== Document text ==

────

In the spring of 2005, I sat late-night at a kitchen table in Sardinia (which sounds somewhere between comical and exotic) sketching out my rough ideas for a consumer-centric legal marketplace that ultimately became the Avvo we know and love today. Unbelievably, that was almost 13 years ago; and I’m not sure I appreciated the long, wild ride I was uncorking that night.  It has been a rollercoaster of epic proportions; but I sincerely would not change a thing . . . except maybe the passage of time. My reality is that I’m now 51, and I have only so many “top of my game” working years left. I’ve developed a Captain-Hook-quality tick-tock in my head forcing me to be very selective regarding the last decade of my professional life (ok, maybe a decade and a half).

As I shared with most of you in announcing this deal, my original intention was to spend something measured in years with IB to help them roll-up all of their great legal assets and maybe even get them public. That seemed to be good for IB, Avvo and me. But as I was able to spend more time with the IB team post-signing, it became clear to both IB’s CEO (Bob) and me that it was going to be hard for IB to keep my tick-tock at bay. The specifics here aren’t important or even that interesting, but this all led to me flying down to LA recently, and the two of us putting together a transition plan.

One of the reasons that Bob and I felt a faster exit may be better is that Avvo currently has such a deep, ambitious bench – and that bench will have greater opportunities to pursue interesting and expanded roles with me out of the way. A new leadership group will materialize over the coming weeks, and I’m confident it will have all the necessary skills to contribute to and realize the IB/Avvo opportunity.

So here’s the quick math:

13 years + tick-tock + solid IB platform + a deep bench = time for this founder to go

Even though it is time to go, I (along with Monica, Josh, Sachin and Kevin) are committed to a smooth and thoughtful transition. Our plan is to transition as much as possible over the next couple of months; but we realize there will be ongoing things that need our input. A good example is Lawyernomics: Josh and I will continue to help the team to plan and put on a great conference in Vegas. We are also committed helping the IB/Avvo integration move quickly, and the first step in that regard is our town hall meetings tomorrow. Calendar invites have already gone out; however, a friendly reminder that we are gathering with the Sales team from 2:00-3:00pm and the rest of the company from 3:30-4:30pm. Obviously, we have a lot to talk about regarding the future, but Monica, Josh, Sachin, Kevin and I are also happy to answer any questions regarding our respective transitions.

We will see you tomorrow!

────

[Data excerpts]
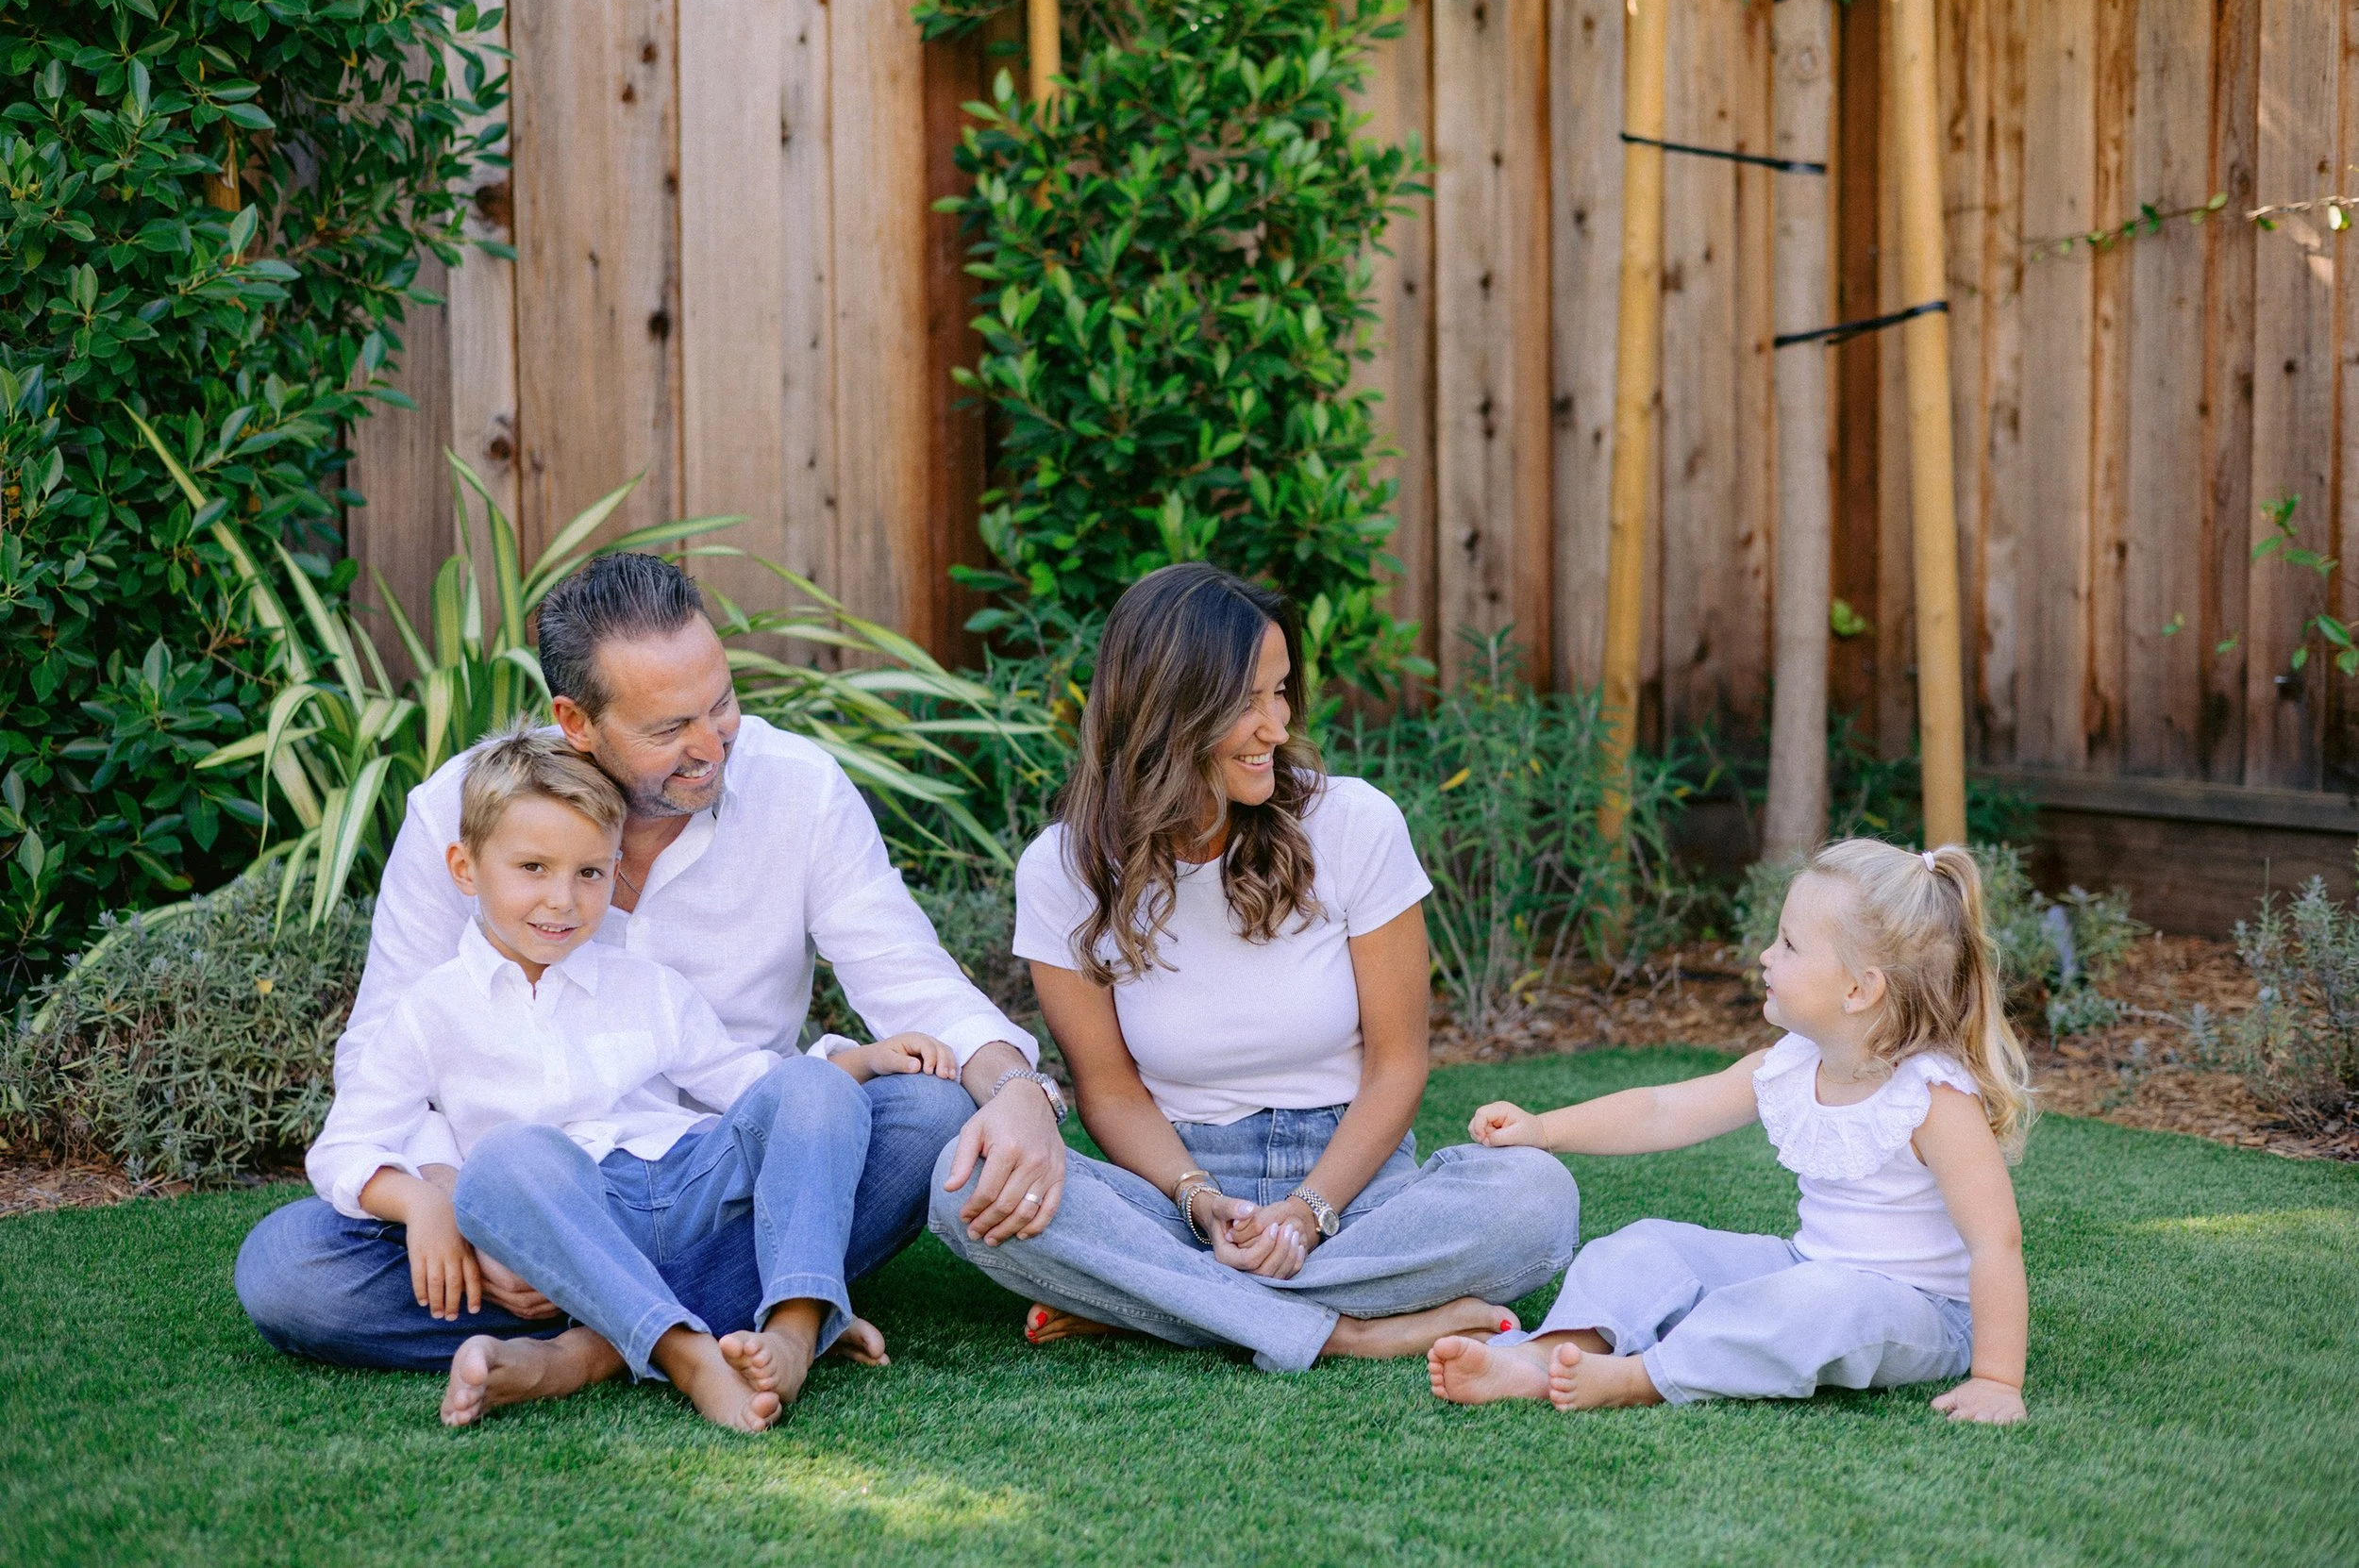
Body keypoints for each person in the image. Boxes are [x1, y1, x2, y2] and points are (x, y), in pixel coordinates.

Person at [237, 554, 1067, 1395]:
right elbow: (381, 1058)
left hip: (725, 1183)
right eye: (670, 729)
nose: (712, 747)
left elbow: (910, 983)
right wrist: (458, 1210)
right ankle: (760, 1303)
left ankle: (593, 1346)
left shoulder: (800, 789)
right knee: (287, 1269)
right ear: (577, 721)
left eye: (723, 704)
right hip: (525, 1198)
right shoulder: (464, 811)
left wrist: (1017, 1088)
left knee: (925, 1110)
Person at [929, 562, 1581, 1371]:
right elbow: (1109, 1089)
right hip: (1179, 1191)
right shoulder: (1062, 870)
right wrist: (1201, 1199)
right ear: (1169, 709)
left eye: (1280, 693)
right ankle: (1348, 1329)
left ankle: (1163, 1302)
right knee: (963, 1190)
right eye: (1248, 701)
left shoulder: (1352, 823)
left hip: (1356, 1186)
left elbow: (1398, 1067)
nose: (1276, 725)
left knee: (1537, 1200)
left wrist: (1308, 1214)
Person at [310, 726, 963, 1429]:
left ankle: (794, 1324)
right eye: (533, 868)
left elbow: (752, 1086)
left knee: (818, 1087)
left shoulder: (648, 986)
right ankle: (684, 1349)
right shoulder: (428, 1010)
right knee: (498, 1163)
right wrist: (421, 1202)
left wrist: (855, 1063)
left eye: (590, 873)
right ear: (465, 869)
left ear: (613, 870)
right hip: (564, 1219)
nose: (562, 899)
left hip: (684, 1186)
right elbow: (343, 1145)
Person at [1428, 838, 2034, 1424]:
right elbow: (1664, 1109)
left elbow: (1996, 1242)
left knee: (1821, 1302)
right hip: (1807, 1267)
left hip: (1921, 1313)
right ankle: (1545, 1354)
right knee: (1647, 1245)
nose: (1768, 955)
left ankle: (1644, 1377)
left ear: (1859, 989)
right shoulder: (1796, 1063)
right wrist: (1543, 1129)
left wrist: (1995, 1379)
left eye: (1790, 945)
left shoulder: (1933, 1099)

────

== Task objective ==
In the founder's farewell note, what time is the town hall meeting with the Sales team?

== Task answer ==
From 2:00 to 3:00pm tomorrow.